Chester, Pennsylvania sits along the Delaware River, and is the birthplace and home of Queue Points co-host Jay Ray. The city’s history in the Black freedom struggle runs deep. Long before Dr. Martin Luther King Jr. became a global symbol of nonviolent resistance, he was a young seminarian at Crozer Theological Seminary walking Chester’s streets, studying, and sharpening the voice that would one day move nations. This Queue Points episode, released in time for Dr. King’s holiday, returns to that ground through the living work of Jean-Pierre “JP” Brice and CMP Radio, a Chester-based non-profit whose mission is “to fight the injustice our community experiences by giving power to our people and their voices.”
JP is Brooklyn-born but Chester-raised, and his story holds the same tension King wrestled with: how to stay rooted in love while standing in the gap the amid violence, loss, and systemic neglect. He talks about losing his father at twelve, carrying the weight of “taking care” of his family, and, later, drifting into the street life. Today, it is therapy, a hard look at his own choices, and the simple question, “What did you want to be at sixteen?” that drives him toward radio and community work. The result is CMP Radio, an internet station built from Chester for Chester, explicitly committed to “cultivating mature positivity” and making people feel seen, heard, and accountable to one another.

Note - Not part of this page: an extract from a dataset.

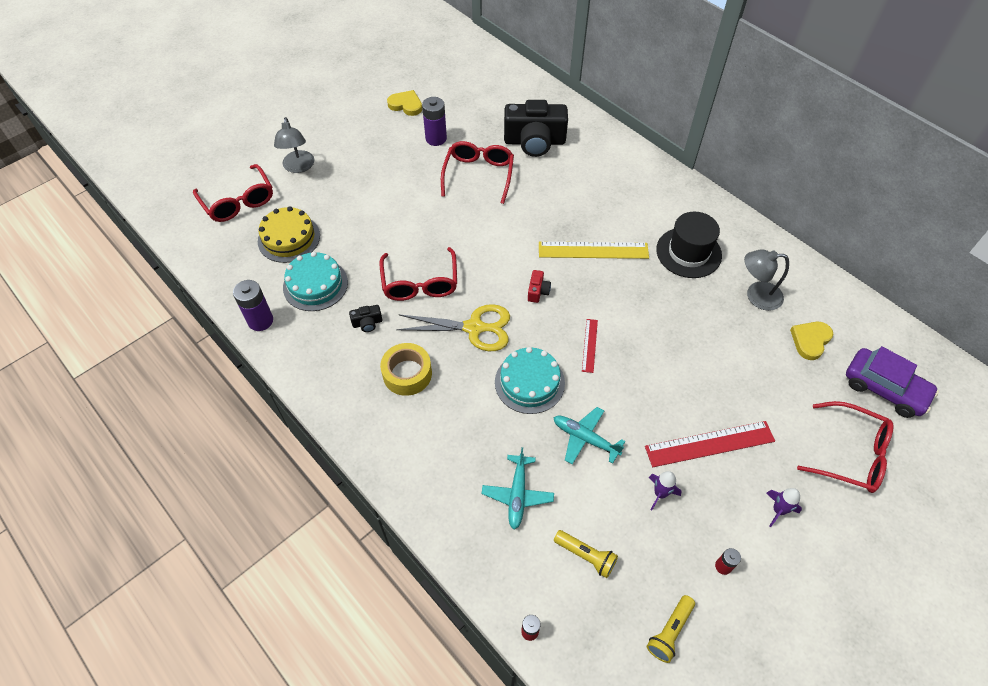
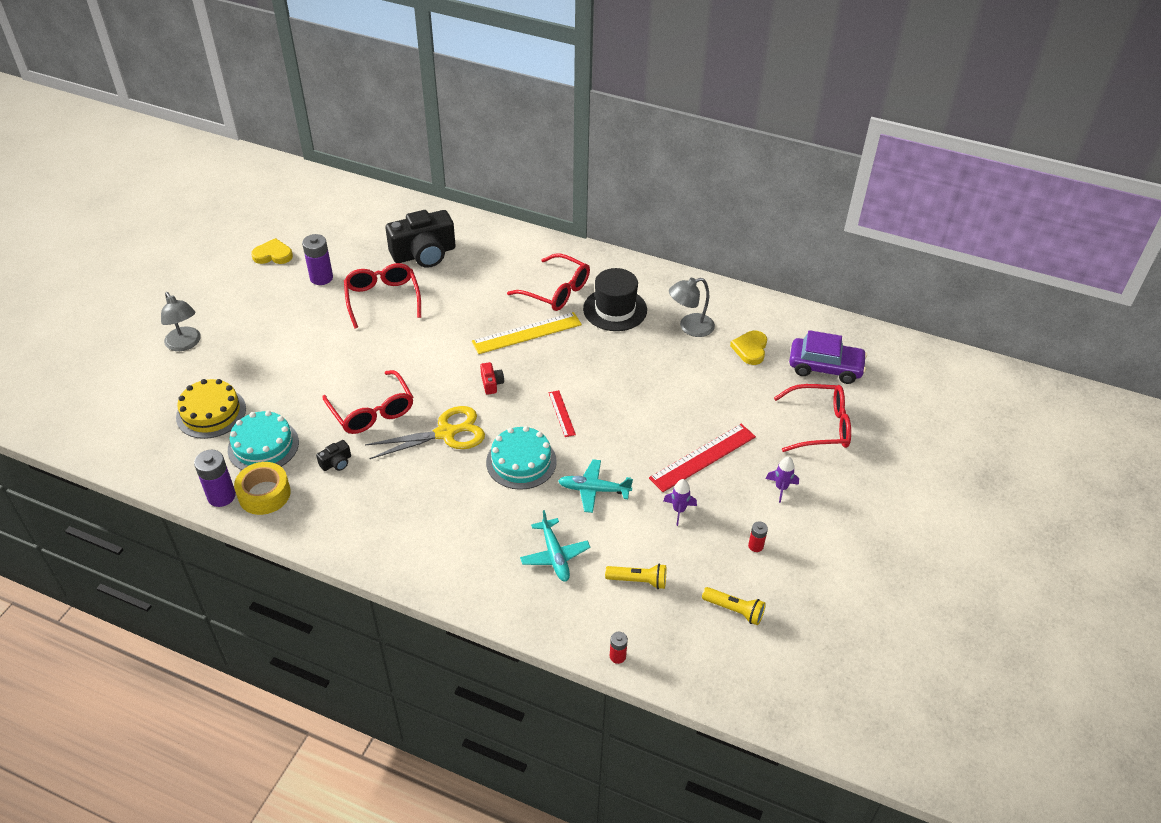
camera: 25 degrees left, 10 degrees down
(238, 201) = (134, 395): red glasses -> red glasses (555, 291)
(407, 374) = (400, 493): yellow tape -> yellow tape (264, 494)
(669, 631) = (734, 610): yellow flashlight -> yellow flashlight turned 75 degrees counterclockwise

“We’re gonna do it in Chester. We are gonna cultivate mature positivity by constantly making progress and understanding that we are Chester made products, man, all CMP.”
- Jean-Pierre “JP” Brice
That commitment echoes King’s insistence that love is not just sentiment, but discipline. Where King drew from the Black church’s spirituals to fuel his courage, JP draws from R&B music to stay grounded enough to keep doing the everyday, local work.
In the episode, he describes how R&B became both refuge and teacher: listening to WDAS and Tony Brown’s Quiet Storm with his mother, making mixtapes, learning that the music carried instructions on how to love, apologize, listen, and be vulnerable as a Black man in a world that often punishes softness. When he was jumped at a club and nearly lost his eye, he spent his recovery writing about the radio station he wanted to build, R&B in his ears and a journal in his hands. He says plainly that if you write your vision down long enough, you run out of excuses not to live it.
“I believe that if you get a journal and you write down what you want, it’ll come true. I had no other choice but to start the radio station, ’cause I had wrote so much about it.”
- Jean-Pierre “JP” Brice
Today, CMP Radio produces media programs, supports intergenerational storytelling cohorts, and organizes its Fusion Fridays events that bring resources, music, and a sense of safety directly into Chester’s neighborhoods. JP doesn’t frame himself as a movement leader; he frames himself as a man who decided he didn’t want to just exist, he wanted to live and to help his city live, too.
On this Dr. Martin Luther King Day, this episode invites listeners to see Chester not only as the place where a young King once studied, but as a city where that legacy is still being argued with, expanded, and lived out through microphones, block parties, and hard conversations between fathers and sons.
“I’ve been pushing unity since I first started… Our community is so divided right now… That’s not stuff you were born with. You were born with this, right? [Grabs his skin] This skin right here. So, you know, we should stand together.”
- Jean-Pierre “JP” Brice
In a world that frequently flattens Dr. King into a single line about “a dream,” this conversation brings us back to the everyday work of love as community power and commitment. One broadcast, one song, one story at a time.
The only way we can do it is together. Love is the message. We learned that from Dr. King, MSFB, and today, through the work of JP Brice and CMP Radio.